The performance Burt Reynolds admitted he deserved to be criticised for: “I never liked it”
If you want a fascinating insight into the conflicted mind of a movie star at the top of their game, try reading any Burt Reynolds interview from the 1970s and ’80s. At this time, Reynolds was legitimately the biggest draw in Hollywood, but his disarming honesty in interview situations meant he often revealed an inferiority complex about his acting and its critical response.
Indeed, if Reynolds was to be believed in that era, he simultaneously had no regrets about making any of the blockbusting action comedies he was known for, but also didn’t think any of them were good movies, either. He desperately wanted to be taken “seriously” by critics as an actor because he put a lot of work into his career. Still, at the same time, he routinely made movies critics were always likely to hate because he didn’t want to lose his appeal to mass audiences. These driving forces were usually at odds, and Reynolds knew it.
Fascinatingly, Reynolds believed critics treated his pictures differently from those made by other top actors of the day, leading to an unfair double standard. He pointed to the characters he played in movies like Paternity (“a sexist jerk”), Smokey and the Bandit (“a showoff” without “one redeeming feature”), and The End (“a selfish crybaby”). To him, these were risky roles to tackle, but he claimed, “Because it’s me playing the part, people say, ‘It’s just old Burt doing what everybody wants him to do.’ If it had been Jack Nicholson, they would have raved about how courageous he was to play a conceited son of a bitch.”
Within this push and pull between commercial success and artistic freedom, Reynolds sometimes made it sound like critics victimised him, yet he also craved their approval. So, if the critical community ripped apart one of his films, sometimes he’d defend that movie to the death, but on other occasions, he’d admit it was a money gig that he always thought was subpar. In fact, when it came to badmouthing his own movies, it didn’t matter if the film was one of his most beloved hits or a picture that sank without a trace: Reynolds would be honest about it.
While some criticism stung Reynolds so deeply he held onto it for years, other times it was like water off a duck’s back.
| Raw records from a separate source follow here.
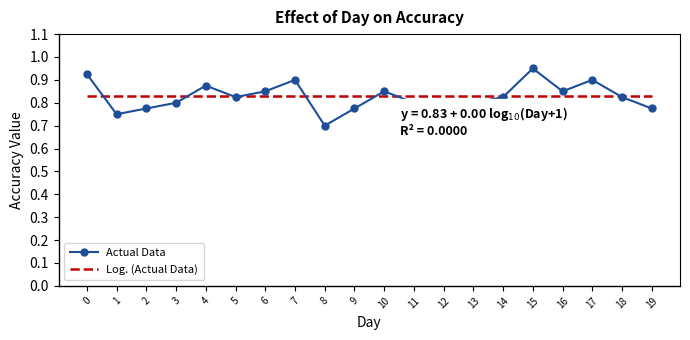

Which series ends up on top after the final intersection of Actual Data and Log. (Actual Data)?

Log. (Actual Data)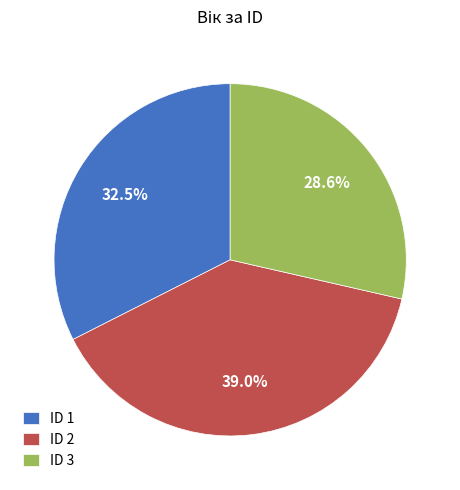

Approximately how many times larger is the value at ID 3 compared to ID 2?

0.7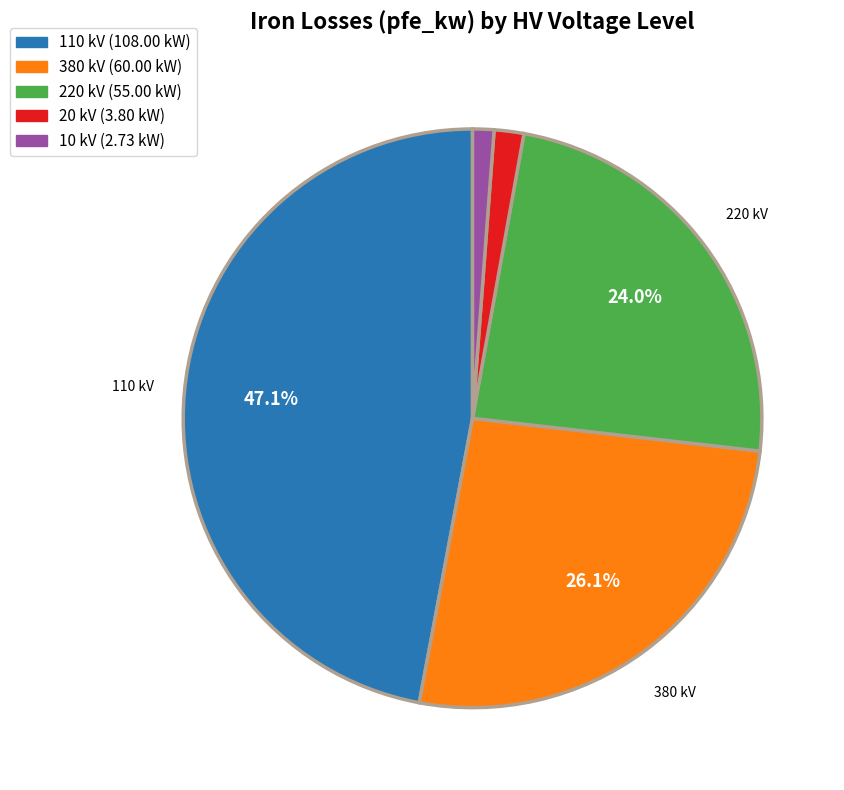

How many slices are in this pie chart?

5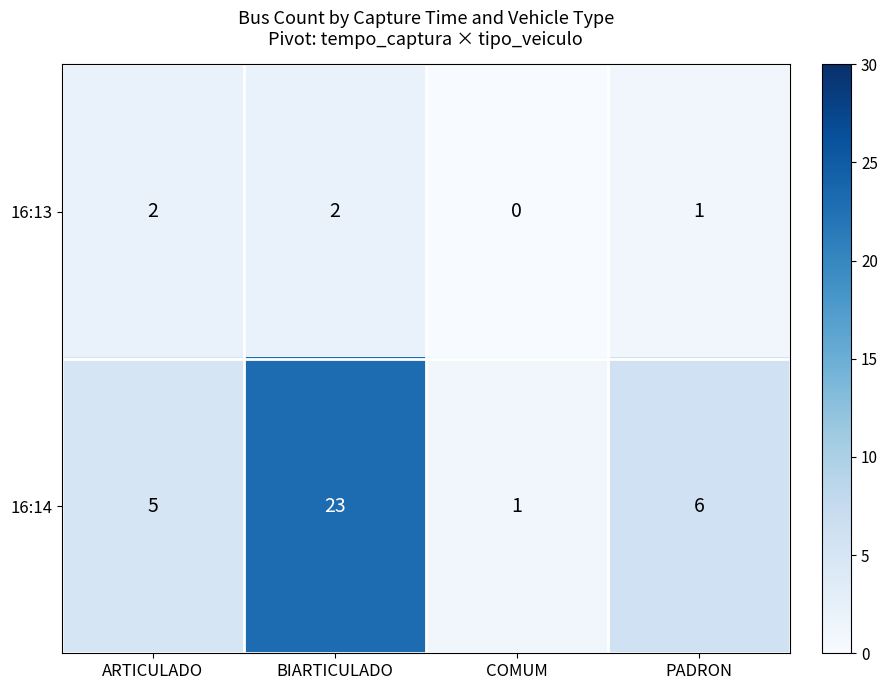

At which label does 16:14 reach its minimum?

COMUM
Case in point: The Cannonball Run, a car-centric action comedy that spawned a sequel in ’83, also starring Reynolds. “It’s very strange about criticism,” Reynolds admitted to The New York Times in ’81. “It probably has something to do with how much of me is in the project.”
Astonishingly, Reynolds admitted that Cannonball Run, which was released only six months before the interview to great fanfare and enormous box office, was a film he starred in “for all the wrong reasons.” He revealed he only agreed to make the film to help out his good friend Hal Needham, who had also directed him in Hooper and the similarly automobile-themed Smokey and the Bandit, and because he was offered an eye-watering payday. “I never liked it,” Reynolds confessed, but added that he “felt it was immoral to turn down that kind of money.”
Therefore, in Reynolds’ view, it was no real skin off his nose when critics came for The Cannonball Run. He claimed he didn’t care, for example, that Roger Ebert dubbed it “an abdication of artistic responsibility at the lowest possible level of ambition” because he “rather deserved” the “disparaging remarks.” To Reynolds, this one was purely a money gig, and he admitted, “I suppose I sold out, so I couldn’t really object to what people wrote about me.”
Ultimately, was this really how Reynolds felt? Or was he just trying to soften the blow from another critical flaying? Only the conflicted star himself knew the answer to that question.